Pour vraiment avancer ensemble vers un avenir mutuellement bénéfique, l’Espagne et le Maroc doivent d’abord porter un regard critique sur leur passé commun, plein de tragédies et de douleurs, mais aussi de promesses et d’espoirs, souligne l’expert international en études stratégiques, Lahcen Haddad.
“Relire l’histoire ne signifie pas déterminer qui avait tort et qui avait raison. Le but d’un tel effort est d’établir des mécanismes pour comprendre mutuellement des événements bien documentés, grâce à une écriture historiographique soigneuse et objective”, fait observer M. Haddad dans un article publié dans la presse.
“Cette lecture ne signifie ni faire taire des textes, des événements ou des gestes qui gênent, ni trouver des excuses aux tragédies du passé. Ce qui compte, c’est d’explorer les profondeurs de l’histoire – avec toutes ses tragédies, ses douleurs et ses chagrins- et de réconcilier les générations présentes des deux côtés avec elle. Ce qui compte, c’est de poser les bases d’un traitement complexe et critique (au sens philosophique d’Edgar Morin et de Daniel Inerarity) de la présence continue du passé dans le présent et le futur”, poursuit-il.
Selon M. Haddad, “les deux parties doivent procéder à une déconstruction philosophique, historique et conceptuelle des idées toutes faites, des points de vue profondément enracinés, des stéréotypes et des protocoles rhétoriques des uns envers les autres”.
“Réalisé de bonne foi, cela contribuerait à créer un terrain fertile pour un débat critique sur l’héritage commun, avec ses tragédies et ses ratages, sur le présent tumultueux, mais surtout sur les espoirs et les promesses de l’avenir de leurs relations et de leur destin commun”, insiste-t-il.

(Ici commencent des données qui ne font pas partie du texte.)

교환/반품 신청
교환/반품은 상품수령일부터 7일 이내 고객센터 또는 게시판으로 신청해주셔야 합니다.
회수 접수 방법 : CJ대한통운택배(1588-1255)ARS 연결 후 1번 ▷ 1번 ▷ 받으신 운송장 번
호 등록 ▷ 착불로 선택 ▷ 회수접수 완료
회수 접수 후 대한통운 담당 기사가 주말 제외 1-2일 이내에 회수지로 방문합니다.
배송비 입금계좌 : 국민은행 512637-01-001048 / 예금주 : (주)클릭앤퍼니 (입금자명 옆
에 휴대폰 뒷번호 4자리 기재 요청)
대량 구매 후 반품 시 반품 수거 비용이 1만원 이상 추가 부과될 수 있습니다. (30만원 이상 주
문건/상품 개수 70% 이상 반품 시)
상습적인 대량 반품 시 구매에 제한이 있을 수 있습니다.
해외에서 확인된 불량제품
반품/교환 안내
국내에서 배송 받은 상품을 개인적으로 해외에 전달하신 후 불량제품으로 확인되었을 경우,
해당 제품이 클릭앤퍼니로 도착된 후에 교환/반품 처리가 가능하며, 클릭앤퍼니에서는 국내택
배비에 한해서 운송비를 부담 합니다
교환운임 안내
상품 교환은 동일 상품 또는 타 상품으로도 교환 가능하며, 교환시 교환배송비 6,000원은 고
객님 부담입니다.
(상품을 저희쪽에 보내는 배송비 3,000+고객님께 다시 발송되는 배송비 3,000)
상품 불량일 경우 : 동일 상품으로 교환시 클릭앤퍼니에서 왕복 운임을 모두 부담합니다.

Dans cet article, qui présente une double lecture des principaux faits ayant marqué l’histoire des relations maroco-espagnoles, M. Haddad estime que “ces récits alternatifs d’événements historiques illustrent que les relations entre le Maroc et l’Espagne sont dominées par des interprétations conflictuelles et contradictoires”.

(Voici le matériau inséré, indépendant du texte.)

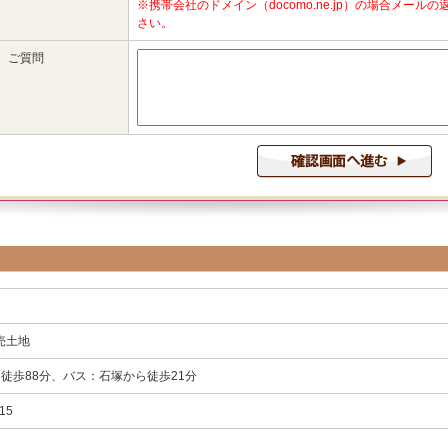
売土地
徒歩88分、バス：石塚から徒歩21分
15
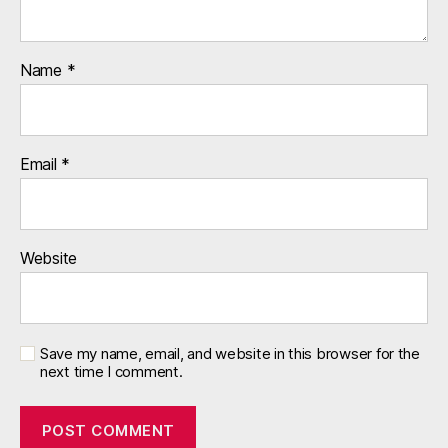
Name
*
Email
*
Website
Save my name, email, and website in this browser for the
next time I comment.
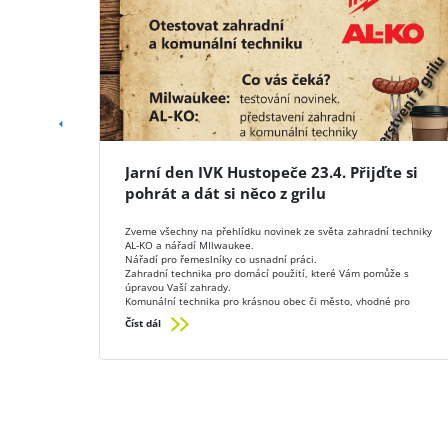
Jarní den IVK Hustopeče 23.4. Přijďte si
pohrát a dát si něco z grilu
Zveme všechny na přehlídku novinek ze světa zahradní techniky
AL-KO a nářadí MIlwaukee.
Nářadí pro řemeslníky co usnadní práci.
Zahradní technika pro domácí použití, které Vám pomůže s
úpravou Vaší zahrady.
Komunální technika pro krásnou obec či město, vhodné pro
technické služby.
Číst dál
Bude testování. Mnoho akčních cen a občerstvení z grilu.
Přijďte ve čtvrtek 23.4. do IVK Hustopeče Bratislavská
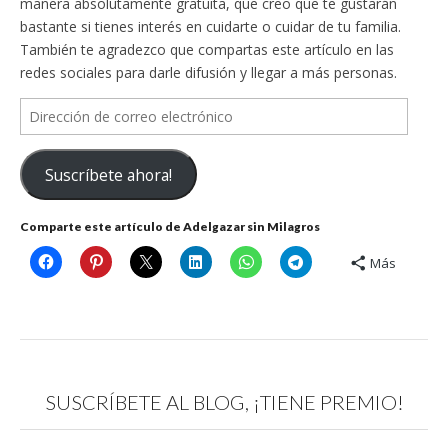
manera absolutamente gratuita, que creo que te gustarán
bastante si tienes interés en cuidarte o cuidar de tu familia.
También te agradezco que compartas este artículo en las
redes sociales para darle difusión y llegar a más personas.
Dirección
de
correo
Suscríbete ahora!
electrónico
Comparte este artículo de Adelgazar sin Milagros
Más
SUSCRÍBETE AL BLOG, ¡TIENE PREMIO!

“Chacun a ses propres récits et histoires qui sont diamétralement opposés à ceux de l’autre camp. Des idées toutes faites, des stéréotypes et des opinions bien ancrées sont maintenus, entretenus et conservés de part et d’autre depuis le Moyen Âge”, explique-t-il.
“L’ironie est que les relations commerciales et économiques sont devenues très développées et que les relations sociales et culturelles sont profondes entre les deux peuples, mais le dialogue politique reste stérile et est dominé par une vision étroite des intérêts internes et externes et des calculs et considérations tactiques de part et d’autre”, note-t-il.
En conclusion, M. Haddad souligne qu’”une relecture objective et académique de l’histoire partagée doit être effectuée pour s’éloigner des idées toutes faites et fournir un espace pour un compte rendu honnête des faits à la lumière des positions et lectures, déconstruits de chaque camp”.